Until the recent invasion of our neighborhood by out-of-state investors who cram four or five college-aged renters into their properties, we'd achieved a pleasant rhythm at our house. Already nostalgia overwhelms as we pack a bit each evening and talk about what we're going to move, sell, give away, or throw out. For the first time in a decade I'll miss our azaleas blooming, followed in short order by the crocuses, the tulips, the irises, the roses. The birds who drop by every spring to pick through our mulch beds on their route north will perhaps be unappreciated this coming March. It's a delightful cacaphony every year. I think Old Will used to put out a great deal of seed to attract them. I always forget until they arrive, then I throw handfuls of seed out the window onto the patio. Yesterday it dawned on me that the balled blue spruce Xmas tree we bought from Sluggo at Mason Dixon farms our first year in the house is now over 8 feet tall. It's funny how I never really saw that tree until I knew we were leaving, despite looking at it every day. I wish we could dig it up and take it along with us.

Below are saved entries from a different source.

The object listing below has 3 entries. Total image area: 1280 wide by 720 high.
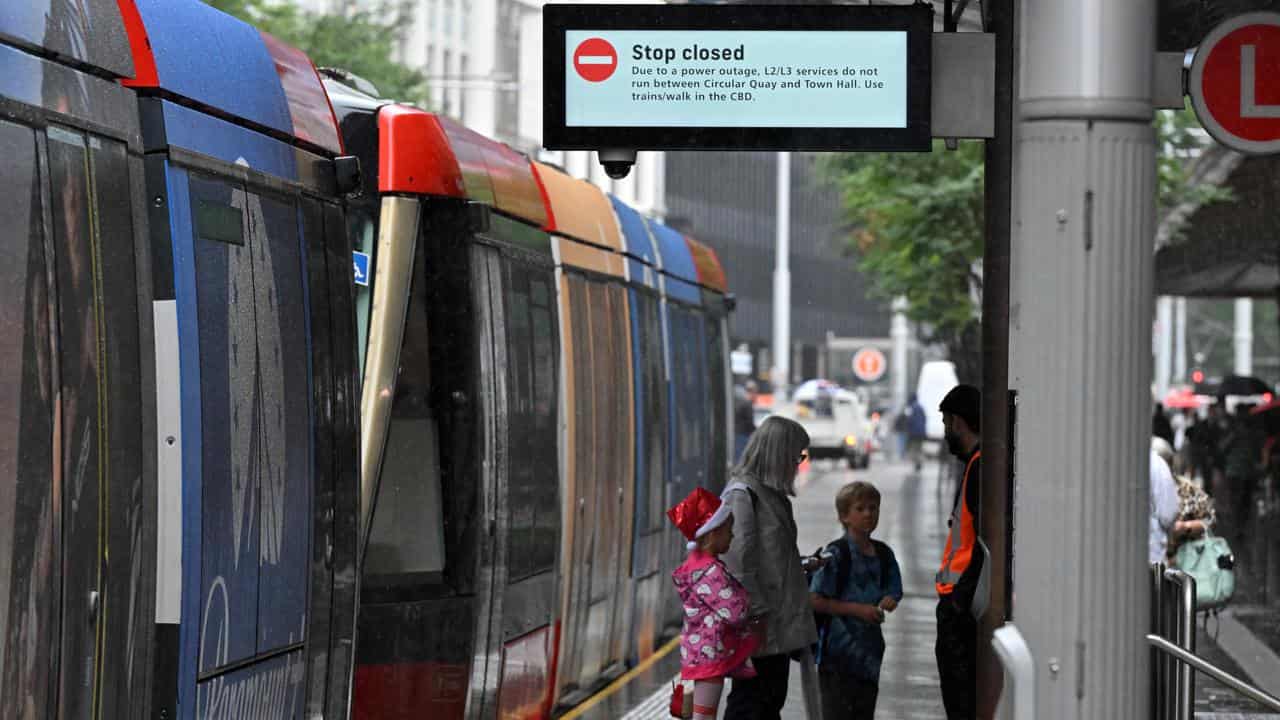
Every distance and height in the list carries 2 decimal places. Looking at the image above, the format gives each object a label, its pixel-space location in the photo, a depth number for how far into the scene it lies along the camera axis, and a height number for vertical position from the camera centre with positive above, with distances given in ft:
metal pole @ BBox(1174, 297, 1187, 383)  361.71 +7.10
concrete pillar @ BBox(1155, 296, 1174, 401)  342.85 +4.48
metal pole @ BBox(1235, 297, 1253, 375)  306.96 +6.70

We're in a crunch. We have to vacate by the 28th of February, and have yet to even put in a bid on a new house. We might need to load up a storage bin for a few days and live in the in-laws' basement if we encounter trouble buying. It's a tremendously exciting situation, however. Rhythms make for cozy living, and comfortable, familiar digs can't be beat. But nothing is more refreshing than casting off the rusty irons of complacency--that's why I like to travel so much. We're taking a big risk right now, and it makes me want to take even bigger risks, like selling all our shit and spending two years in the Peace Corp with a wad in the bank, or spending two years traveling, or taking our capital gains and dropping them on a roulette table in Vegas.
We have no idea where we'll be in six weeks. Whooo!